Поднимаю голову, смотрю на то, как несутся по сизому небу такие же облака, как летают мимо разноцветные листья — живые, все еще живые до первого падения, до удара об землю, и жалуюсь на несправедливость:

— Завтра похороны Алины.

Хорошо, что не следует вопросов о том, что случилось и в порядке ли я. Хорошо, что нет каких-то банальных заверений и сожалений.

— Во сколько? — вопрос только по существу.

Я повторяю слова папы Алины, и слышу по существу уже утверждение:

— Я поеду с тобой.

Киваю, пытаюсь что-то говорить, наверное, несу нелепицу, которую не хотела услышать. Обрываю себя и молчу. Опять смотрю за окно, и нехотя позволяю себя отвлечь от этого созерцания, вытянуть за пределы шаткого мира.

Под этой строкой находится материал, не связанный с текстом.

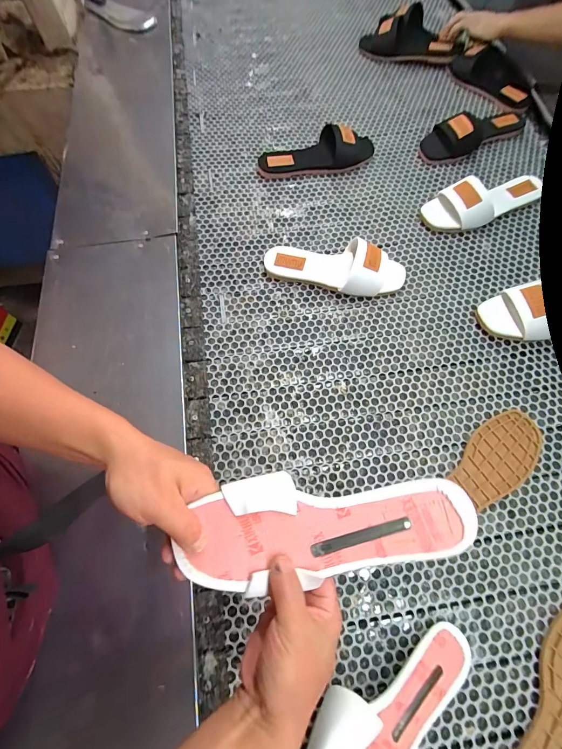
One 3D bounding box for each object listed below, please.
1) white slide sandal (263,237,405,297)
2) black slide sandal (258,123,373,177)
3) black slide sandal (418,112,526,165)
[{"bbox_3d":[0.098,-0.204,0.612,0.256,0.059,0.101,15,68,7],"label":"white slide sandal"},{"bbox_3d":[0.082,-0.494,0.733,0.267,0.060,0.103,-7,67,-2],"label":"black slide sandal"},{"bbox_3d":[0.438,-0.549,0.751,0.264,0.060,0.095,-23,69,-9],"label":"black slide sandal"}]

Лекарства — надо, машинально их принимаю, когда дает Влад. Еда? Что-то ем, но что, я не помню. И хорошо, что от лекарств тянет в сон. Мне кажется, я сплю целый день, хотя вроде бы и ходила по дому, даже сидела с Владом в гостиной, смотрела на экран телевизора.

Поздно вечером отрешенно смотрю на то, как со мной рядом ложится мужчина, но когда он прижимает меня к себе, сплетаюсь с ним пальцами рук и облегченно выдыхаю. Мне не страшно, когда выключается свет. Не страшно закрывать глаза в темноте. Я падаю в пустоту, не задумываясь, позволяя душе взять короткую передышку.

Утром я так же двигаюсь на автомате, иногда притормаживая. Эмоции словно спят. Я даже не удивляюсь, когда обнаруживаю в комнате свой чемодан, который оставляла у Николя. Копаюсь долго в вещах, откидываю на дно наряд танцовщицы с монетками — он так нелеп в этот день.

У меня мало ярких вещей, поэтому я спокойно надеваю черные джинсы, темно-серую водолазку — с кожаной курткой пойдет. Не на праздник. Влад ограничивается темно-синими брюками и темно-серым свитером. Почти в одинаковой цветовой гамме — отмечаю отстраненно. Единственное, что действительно черное — это джип, на котором мы выезжаем, и дорога, по которой несемся.